Why do you call them Polka Dots? 
Because a Bohemian peasant girl was a good dancer and a certain President of the United States. 

And this is how it happened.

Back in the early days of the 19th century, a year or two before Cheney Brothers came into existence as silk manufacturers, a man named Neruda, an Hungarian dancing professor, was traveling through Bohemia near to the Polish border. Alighting from his coach at a little obscure town, Neruda noticed a peasant girl singing and dancing what, to him, was a new step, so he watched her, memorized her dance, took it back to Prague, and introduced it there under the name Polka which, by the way, is the feminine of Polak or Pole-this was in 1835.

The new dance soon spread to Vienna where it was exceedingly popular as early as 1839.

Celarius, another famous dancing master, introduced it to Paris at the Odeon in 1840, where it took the public by storm.

From Paris it spread to England.

And now comes the most interesting part of the story. In 1844, two years after the Polka reached London, James K. Polk was running for the Presidency of the United States and it was during his presidential campaign that the Polka was introduced into the United States. "Polk and "Polka" --the two together made an instant appeal to the American imagination, the dance becoming immediately popular. Its likeness to the name of the incoming President rendered it probably more popular than it would have been otherwise and the "new Dance" swept the country.

Realizing the trade possibilities offered by the connection of the President's name with this "novel" and popular dance, merchants, manufacturers and designers began immediately to trade on the coincidence.

So, in the early issues of "Godey's Lady Book", we find Polka Hats and Polka Shoes, Polka Gauze and the "next design in fabrics for gentlewomen" - the Polka Dot.

Now "Godey's Lady Book" was an American Magazine and talked real.United States English, in contrast to which we find our British cousins calling what we term Polka Dots, Spotted Designs, or simply "Spots", while the French have always known them as "Quinconce".

Thus, you see, "Polka Dot" is purely an American name, having its origin in a popular fad and National politics-typical, isn't it?

But back of this seemingly trivial incident lies something of more than ordinary interest to those who make or sell or wear silken fabrics.

For, of all the various articles and designs our grandmother's mothers knew as "Polka", but one has survived--the Polka Dot.

Why is this so?

Because the polka Dot is founded on a principle basically correct--the pleasing design effect of spots imposed at proper intervals upon a background of contrasting color. The shape of the spots and their colors have no part in it.
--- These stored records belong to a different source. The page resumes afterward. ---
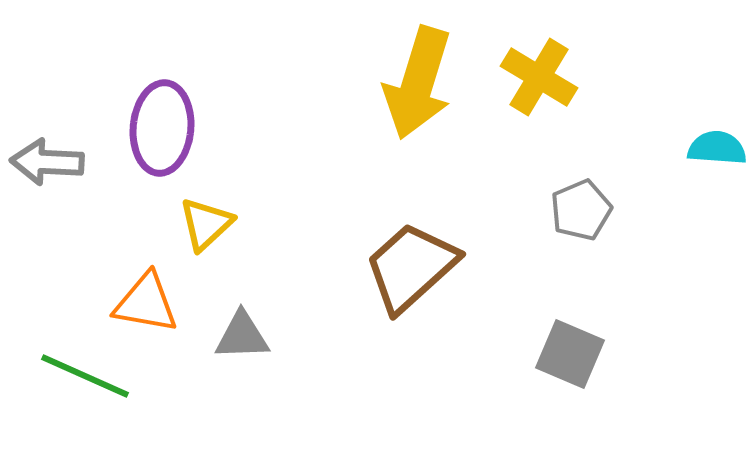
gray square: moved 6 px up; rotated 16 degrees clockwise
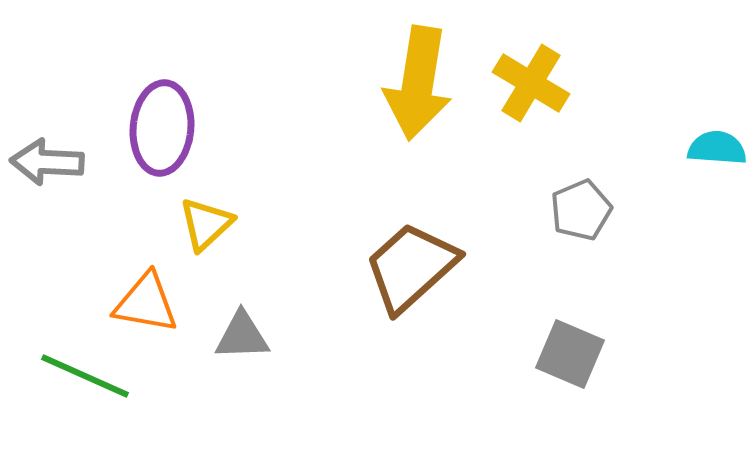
yellow cross: moved 8 px left, 6 px down
yellow arrow: rotated 8 degrees counterclockwise
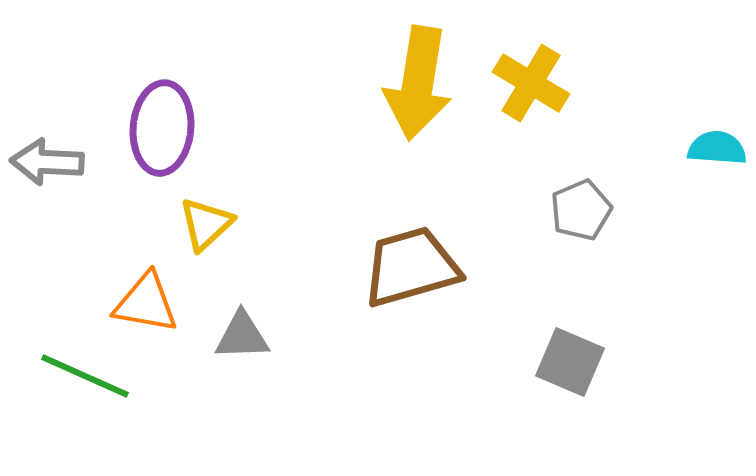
brown trapezoid: rotated 26 degrees clockwise
gray square: moved 8 px down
As a matter of fact, although we have come to associate Polka Dots with round spots it is the artistic principle involved in the spacing and contrast that determines their attractiveness.

Indeed, if other shapes in design had been the vogue in those days, the original "Polka Dots" might have been square, triangular, hexagonal or entirely irregular in outline instead of round, and still have been called Polka Dots, and they would have been just as lastingly popular because they followed the same basic principle.